Benito Mussolini e l’esilio mancato

Strane cose succedono alle frontiere durante le guerre e ancor più quando le guerre finiscono. Chi poteva passarle prima, quando era un'autorità, non può più passarle dopo, quando non ha nulla da barattare col proprio asilo. Come Benito Mussolini, capo della sconfitta Repubblica sociale. Di questa vicenda si parlerà oggi (ore 18.30) nel dialogo - promosso dal consolato svizzero a Milano e dalla Società svizzera, e introdotto dal console generale, David Vogelsanger - fra lo storico Marino Viganò e il giornalista Fernando Mezzetti. Titolo: «Ho risposto che non vado in Svizzera» (Centro svizzero, Sala Meili, via Palestro 2). L'ampio asilo agli stranieri è stato oggetto di recente dibattito proprio al Centro svizzero per il saggio di Jean-Jacques Langendorf Neutrale contro tutti (Edizioni Settecolori, distribuzione Mursia). Il caso Mussolini era però diverso da quello dei militari francesi nel 1940 e dei civili ebrei, soprattutto francesi e italiani, negli anni seguenti.

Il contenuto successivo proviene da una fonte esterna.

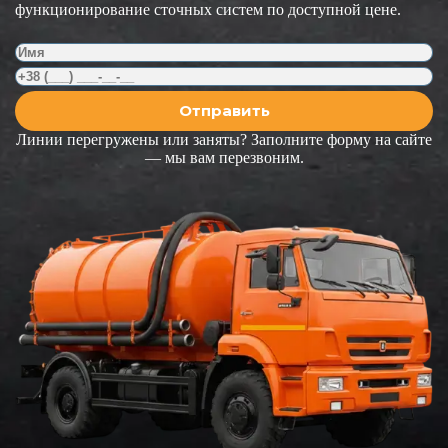
функционирование сточных систем по доступной цене.
Линии перегружены или заняты? Заполните форму на сайте
— мы вам перезвоним.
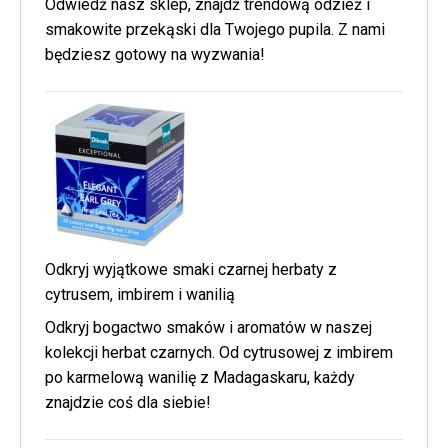
Odwiedź nasz sklep, znajdź trendową odzież i
smakowite przekąski dla Twojego pupila. Z nami
będziesz gotowy na wyzwania!
Odkryj wyjątkowe smaki czarnej herbaty z
cytrusem, imbirem i wanilią
Odkryj bogactwo smaków i aromatów w naszej
kolekcji herbat czarnych. Od cytrusowej z imbirem
po karmelową wanilię z Madagaskaru, każdy
znajdzie coś dla siebie!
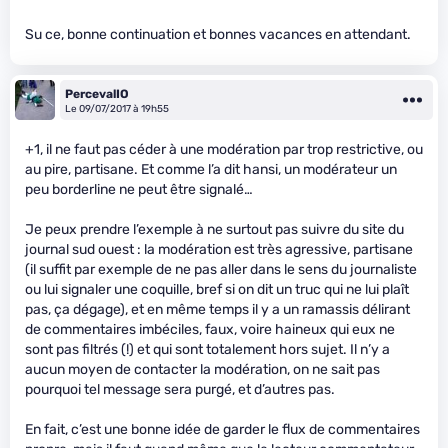
Su ce, bonne continuation et bonnes vacances en attendant.
PercevalIO
Le 09/07/2017 à 19h55
+1, il ne faut pas céder à une modération par trop restrictive, ou
au pire, partisane. Et comme l’a dit hansi, un modérateur un
peu borderline ne peut être signalé…
Je peux prendre l’exemple à ne surtout pas suivre du site du
journal sud ouest : la modération est très agressive, partisane
(il suffit par exemple de ne pas aller dans le sens du journaliste
ou lui signaler une coquille, bref si on dit un truc qui ne lui plaît
pas, ça dégage), et en même temps il y a un ramassis délirant
de commentaires imbéciles, faux, voire haineux qui eux ne
sont pas filtrés (!) et qui sont totalement hors sujet. Il n’y a
aucun moyen de contacter la modération, on ne sait pas
pourquoi tel message sera purgé, et d’autres pas.
En fait, c’est une bonne idée de garder le flux de commentaires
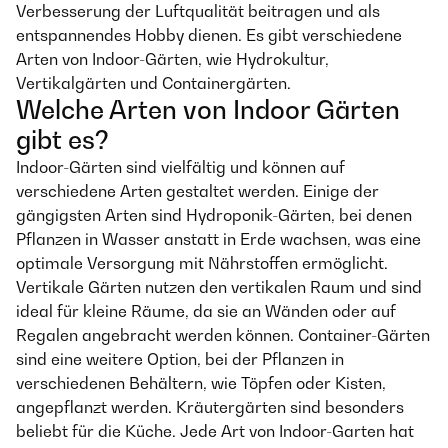
Verbesserung der Luftqualität beitragen und als
entspannendes Hobby dienen. Es gibt verschiedene
Arten von Indoor-Gärten, wie Hydrokultur,
Vertikalgärten und Containergärten.
Welche Arten von Indoor Gärten
gibt es?
Indoor-Gärten sind vielfältig und können auf
verschiedene Arten gestaltet werden. Einige der
gängigsten Arten sind Hydroponik-Gärten, bei denen
Pflanzen in Wasser anstatt in Erde wachsen, was eine
optimale Versorgung mit Nährstoffen ermöglicht.
Vertikale Gärten nutzen den vertikalen Raum und sind
ideal für kleine Räume, da sie an Wänden oder auf
Regalen angebracht werden können. Container-Gärten
sind eine weitere Option, bei der Pflanzen in
verschiedenen Behältern, wie Töpfen oder Kisten,
angepflanzt werden. Kräutergärten sind besonders
beliebt für die Küche. Jede Art von Indoor-Garten hat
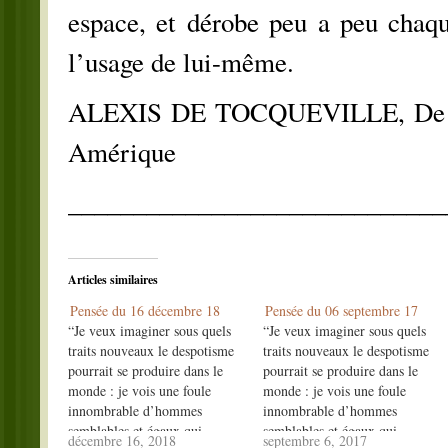
espace, et dérobe peu a peu chaqu
l’usage de lui-même.
ALEXIS DE TOCQUEVILLE, De la
Amérique
_____________________________
Articles similaires
Pensée du 16 décembre 18
Pensée du 06 septembre 17
“Je veux imaginer sous quels
“Je veux imaginer sous quels
traits nouveaux le despotisme
traits nouveaux le despotisme
pourrait se produire dans le
pourrait se produire dans le
monde : je vois une foule
monde : je vois une foule
innombrable d’hommes
innombrable d’hommes
semblables et égaux qui
semblables et égaux qui
décembre 16, 2018
septembre 6, 2017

Gran Bretagna e Stati Uniti volevano processare Mussolini; il Reich alla fine di aprile 1945 era più che vinto: era sostanzialmente debellato. Mussolini quindi - dice Viganò in base a una ricerca di molti anni e moltissime pagine che verrà presto pubblicata - «non pensò di rifugiarsi in Svizzera. Sapeva che a questa frontiera, apertasi un anno prima per la figlia Edda, la moglie Rachele era stata appena respinta. Arrivò a Milano e da qui a Como, infine prese la direzione Menaggio-Dongo per non seguire i tedeschi in ritirata verso il Brennero. Voleva restare nel territorio della Rsi fino alla resa tedesca in Italia, onde essere da essa “sorpreso” e consegnarsi agli angloamericani senza passare per un secondo Badoglio. Ma la sua vita finì il 28 aprile e la resa tedesca decorse dal 2 maggio». Il resto lo saprete andando al Centro svizzero. Finito di costruire - coincidenza - nel dopoguerra coi soldi del debito dell'Italia per i trentamila «rifugiati militari» in Svizzera dal settembre 1943 all'aprile 1945.